よく、からし種のような信仰という言い方がされますが、ここでからし種にたとえられているのは私たちの信仰ではなく、神様の国そのものです。イエス様は、神様の国でさえも、つまり神様の働きさえも、最初はからし種のように小さいと言っているということです。
 二千年前のエルサレムで一人の罪人が十字架刑に処せられて死んだという出来事は、人類の歴史の中で言ったら、砂漠の中の一粒の砂のように小さなことです。関係ないと思えば、なんの意味も持たない出来事です。でも、そこから神様はこの世界を変えようとされています。神様にとって私たちは、ご自分の命を捧げるほどに大切な存在であり、私たちがそのことを互いに教え合うことを望まれています。

 笑顔をなくした人が笑顔を取り戻すことも、自分を大切にすることを忘れていた人が自分を大切にしていいと思えることも、心の奥の嘆きを外に出す勇気を持てることも、小さな神様の国の種です。同じような種は、特殊な状況にだけにあるのではなく、私たちの日常の中にたくさんあると思います。最初は小さくても、私たちにはどのように成長するのか分からなくても、神様はそれをやがて大きく成長させることができます。私たちにできるのは、いつかどこかで神様が見せてくださることを楽しみにしながら、焦らず、無差別に種を撒き続けることだけだと思います。神様のしてくださることを期待して、それぞれの場所で、種を撒き続けましょう。神様の国は、誰にでも見える形で現れるわけではありませんが、それは私たちの中に、私たちの間に、すぐ近くに、来ています。

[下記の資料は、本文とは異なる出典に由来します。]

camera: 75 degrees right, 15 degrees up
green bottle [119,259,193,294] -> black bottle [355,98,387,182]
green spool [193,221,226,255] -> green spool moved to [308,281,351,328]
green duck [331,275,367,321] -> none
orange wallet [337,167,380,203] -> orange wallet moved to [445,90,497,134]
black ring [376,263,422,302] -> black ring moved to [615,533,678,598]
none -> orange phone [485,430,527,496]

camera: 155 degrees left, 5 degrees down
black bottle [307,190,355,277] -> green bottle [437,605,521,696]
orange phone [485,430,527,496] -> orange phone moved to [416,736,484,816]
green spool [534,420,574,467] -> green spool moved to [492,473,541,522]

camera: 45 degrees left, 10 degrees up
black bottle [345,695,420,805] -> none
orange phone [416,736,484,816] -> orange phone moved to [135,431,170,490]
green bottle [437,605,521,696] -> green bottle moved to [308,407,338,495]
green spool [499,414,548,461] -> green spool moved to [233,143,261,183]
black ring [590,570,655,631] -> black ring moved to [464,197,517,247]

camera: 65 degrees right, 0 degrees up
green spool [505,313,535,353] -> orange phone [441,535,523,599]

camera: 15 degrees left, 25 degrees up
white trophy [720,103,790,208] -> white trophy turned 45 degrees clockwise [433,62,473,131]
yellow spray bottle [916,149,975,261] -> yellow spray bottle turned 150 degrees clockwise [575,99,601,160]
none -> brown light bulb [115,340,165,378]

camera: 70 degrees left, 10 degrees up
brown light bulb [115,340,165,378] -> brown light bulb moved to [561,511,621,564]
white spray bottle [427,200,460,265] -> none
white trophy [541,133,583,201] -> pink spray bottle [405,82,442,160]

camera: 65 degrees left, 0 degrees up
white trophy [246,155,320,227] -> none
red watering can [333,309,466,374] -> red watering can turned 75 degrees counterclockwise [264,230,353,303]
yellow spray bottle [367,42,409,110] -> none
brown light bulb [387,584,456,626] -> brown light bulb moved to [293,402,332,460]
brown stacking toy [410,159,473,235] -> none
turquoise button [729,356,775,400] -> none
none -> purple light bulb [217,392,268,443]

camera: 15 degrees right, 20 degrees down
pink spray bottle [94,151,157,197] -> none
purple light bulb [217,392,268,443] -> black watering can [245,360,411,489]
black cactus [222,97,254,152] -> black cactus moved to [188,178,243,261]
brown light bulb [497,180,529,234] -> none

(お祈り)主イエス様、どうか互いの罪の中で傷つけあっている私たちを赦して、癒してください。あなたに愛されている者として、造り変えて、成長させてください。私たちは小さい者ですが、あなたはこんな私たちを通して、この世界を変えることを望まれました。だから、どうか私たちが自分の愛の乏しさやできることの少なさに失望せず、あなたのしてくださることに期待できるように、助けてください。私たちが家族や友人や同僚に対して、一人一人があなたに愛されている大切な存在であると、行動を通して伝えることができますように。主イエス様、あなたのお名前によってお祈りします。アーメン。


メッセージのポイント

私は週3日、生活保護法に基づくシェルターで働いています。病気やDVなど、様々な理由で家を失った人たちが生活保護を受けて入所する施設です。自分の力量不足と、人が人を支える限界と、日本の社会保障制度の限界と、支援には様々な限界があり、支援者にできることは本当にわずかだと思います。それでも、神様は時に思いがけない形で「私はここにいる」と教えてくださることがあります。それは、笑顔をなくしていた人が笑顔を取り戻すことだったり、独り言のような心の奥の嘆きを人に打ち明けることだったり、些細なことですが、神様の愛が実現している瞬間です。そこに神様の国の種があります。


話し合いのために

あなたにとって「神様の国」とはなんですか?神様の国を感じるのはどんな時ですか?


子供たちのために(保護者のために)

神様の国は、とても身近に私たちのそばにあることを話してみてください。神様の国は、神様の愛が支配しているところです。「あなたは神様に愛されている大切な存在です」ということを、本当に信じられる時、そこに神様の国は来ています。また、そのことを誰かに伝えて、その人が受け取った時にも、神様の国がそこにあります。